Как объяснял Паули, две эти позиции, рациональная и мистическая, со временем проходили через разные степени разделения и синтеза. Нам известны две попытки соединить науку и мистицизм — доктрина Пифагора о смешивании числа с душой в шестом веке до н.э. и средневековая алхимия с её понятием мировой души и духа в материи. В обоих случаях движение к желанному единству было прервано подъёмом рациональной мысли — соответственно, греческими атомистами в пятом веке до н.э. и возникновением современной науки в 17 веке.
Реактивные тенденции против рационализма атомистов, инициированные Платоном (428-348 г. до н.э.), привели к появлению других ветвей развития, например, неоплатонизма, в котором добро и зло соответствуют рациональному и иррациональному, как и в случае privation boni — понимания зла как отсутствия добра. Учитывая такое разнообразие противоположностей и огромное влияние на западную культуру Платона и Аристотеля, Паули, опираясь на историю, утверждал, что «эти позиции [рациональная и иррациональная] всегда будут сосуществовать бок о бок в человеческой душе, и каждая будет нести в себе другую как зародыш собственной противоположности»[342].
Согласно Паули, мышление эпохи Возрождения проявило революционную динамику:
Это была эпоха необычайной страсти, ярости, которая в 15 и 16 веках прорвала барьеры между различными видами деятельности и теснейшим образом связала вещи, ранее разделённые — например, эмпирическое наблюдение и математику, ручной труд и мысль, науку и искусство. … Всё, что до того казалось незыблемым, всколыхнулось в это уникальное время: спорили об Аристотеле, о вакууме, о гелиоцентрической системе[343].
В то же время такие гении, как Николай Кузанский (1401-64) и Джордано Бруно (1548-1600) открыли дорогу к реалистическому восприятию мира[344].
С появлением концепции о бесконечности пространства границы познания были символически разрушены, и это подготовило почву для демистифицированного подхода к науке, основателями которого стали Рене Декарт (1596-1650) и Исаак Ньютон (1643-1727).
Однако и у этого расширения границ мировосприятия была тёмная сторона. Паули указывал на Фрэнсиса Бэкона (1561-1626), который на заре современной науке проповедовал идею, что знание даёт человеку власть над природой. Как часто говорил Паули, эта угроза сохранилась до нынешнего времени. Паули цитирует жившего в 19 веке историка Фридриха Шлоссера (1776-1861), который также чувствовал эту опасность: «Перед нами встаёт тревожный вопрос: неужели эта мощь, наша западная власть над природой, также есть зло?»[345].
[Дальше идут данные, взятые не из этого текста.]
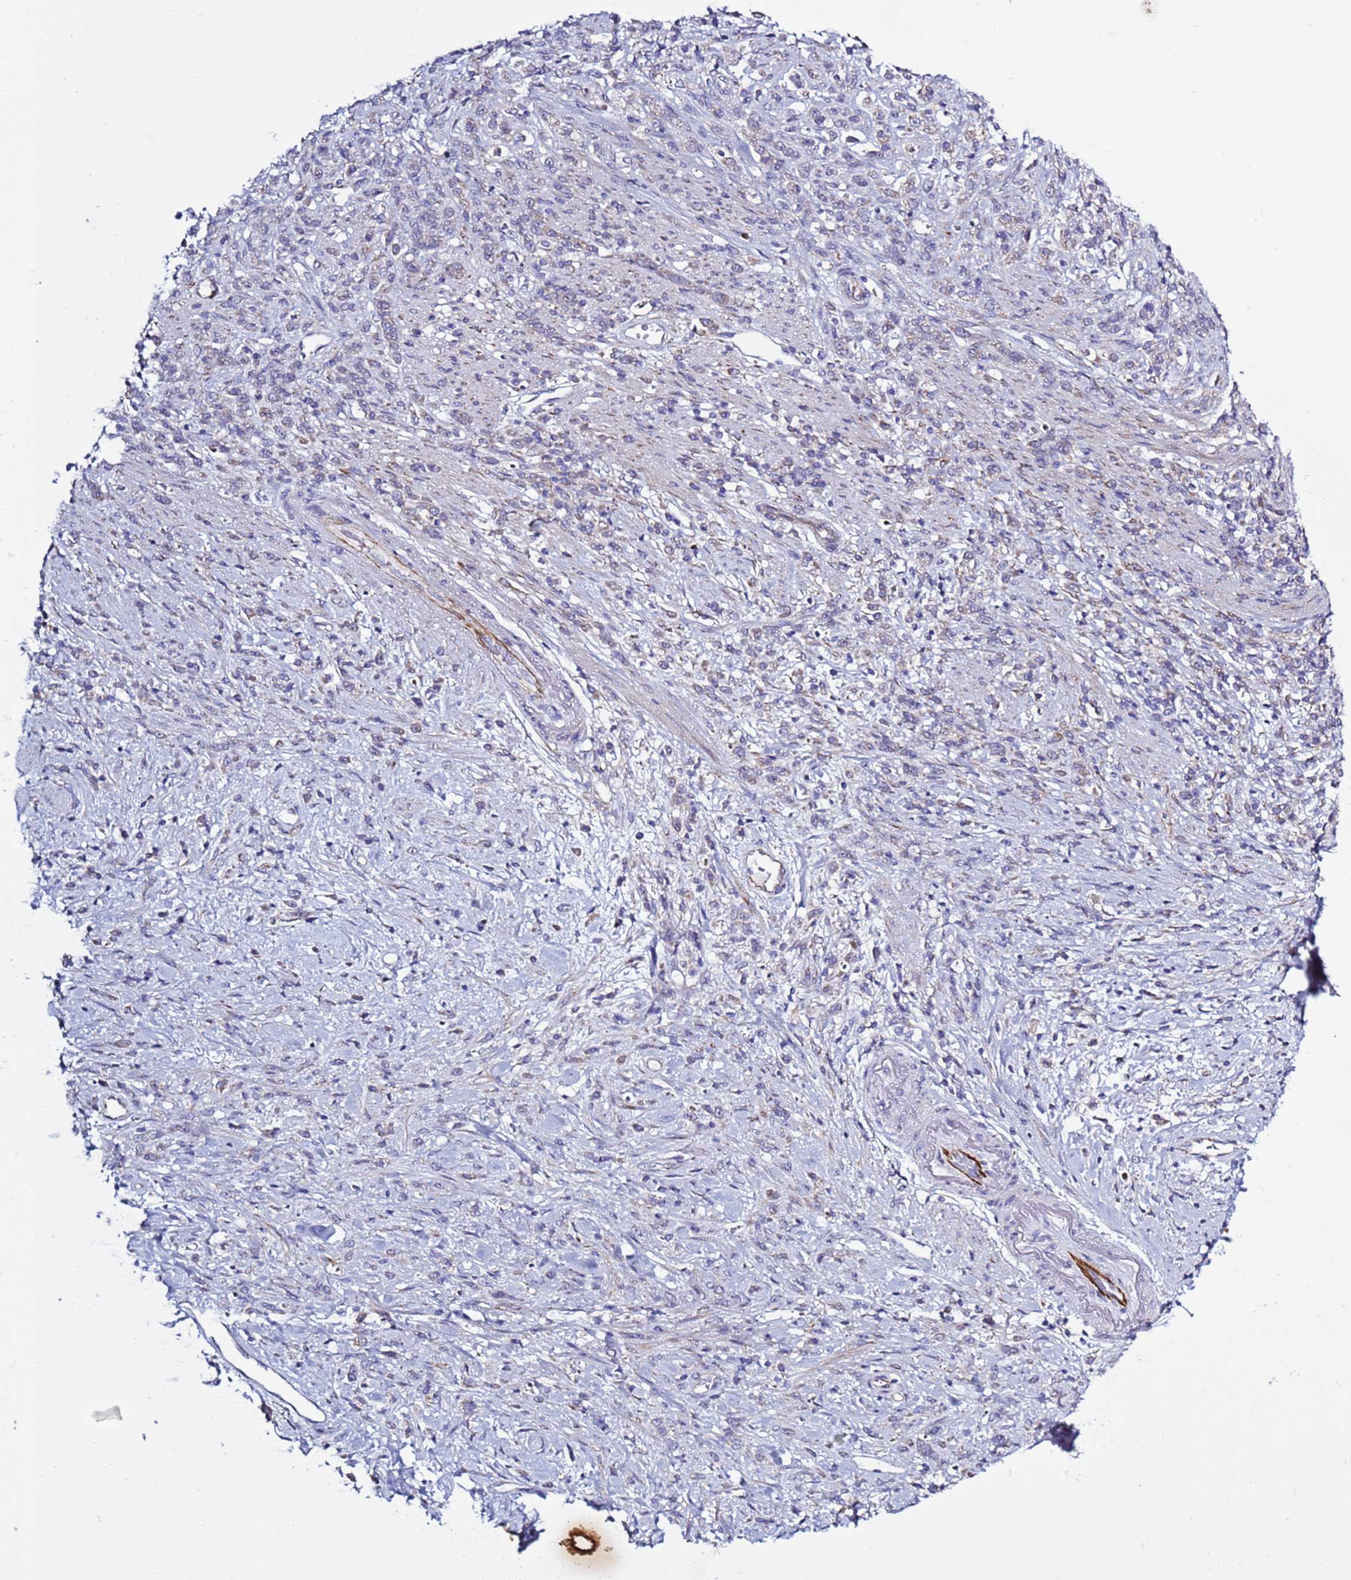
{"staining": {"intensity": "weak", "quantity": "25%-75%", "location": "cytoplasmic/membranous"}, "tissue": "stomach cancer", "cell_type": "Tumor cells", "image_type": "cancer", "snomed": [{"axis": "morphology", "description": "Adenocarcinoma, NOS"}, {"axis": "topography", "description": "Stomach"}], "caption": "IHC image of neoplastic tissue: stomach cancer stained using immunohistochemistry displays low levels of weak protein expression localized specifically in the cytoplasmic/membranous of tumor cells, appearing as a cytoplasmic/membranous brown color.", "gene": "ABHD17B", "patient": {"sex": "female", "age": 60}}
К семнадцатому веку наука оказалась в конфликте с понятием природы как единого целого. Алхимическое видение мировой души с образом целостности было заменено ньютоновскими математическими законами природы, и абсолютная причинность сменила таким образом алхимическое принятие сверхъестественного.[346] С систематизацией знаний распад алхимического холистического видения набирал обороты. Появление науки стало смертельным ударом по алхимии. Попытки алхимии построить холистическую картину мира, в которой объединились бы материя и дух, провалились. Как заметил Паули, «и в этом случае основа для синтеза оказалась слишком узкой и пара противоположностей вновь распалась: на научную химию и религиозный мистицизм»[347].
С приходом господства науки был утерян опыт единства природы. Спор между Кеплером и Фладдом имел место на ранней стадии этого процесса. Веком позже Гёте обратился к той же проблеме, обрушив свой гнев на Ньютона, отца классической физики, который, как он утверждал, попрал природу, разложив свет на части спектра. Он страстно отстаивал то, что природу нужно рассматривать в целостности, даже научно. Гнев алхимика Фладда и поэта Гёте (впрочем, считавшего себя больше учёным, чем поэтом), направленный на столь знаменитых противников, позволяет предположить, что в игру вступили скрытые, но мощные силы.
Паули превозносил Юнга за связывание психологии бессознательного с психологическим содержанием алхимии — ведь таким образом открылось значение алхимии для нашего времени. Паули надеялся на продолжение этого исследования и получения важных инсайтов по поводу magnum opus, с акцентом на пары противоположностей и включением психологии и материи:
Сможем ли мы когда-нибудь реализовать старинную мечту алхимии о психофизическом единстве путём создания объединённой концептуальной основы для научного понимания как физического, так и психического? Пока нам неизвестен ответ. На множество фундаментальных вопросов биологии, а именно связь между причиной и следствием и психофизические связи, на мой взгляд, ещё не дано удовлетворительных ответов[348].
Паули нашёл способ приблизиться к ответу на этот вопрос в современной физике. Вспоминая принцип дополнительности Бора, он обратился к роли наблюдателя в определении характера явления (волна или частица) в зависимости от построения эксперимента. Но, замечал он, затем явление продолжает идти своим путём уже вне зависимости от наблюдателя.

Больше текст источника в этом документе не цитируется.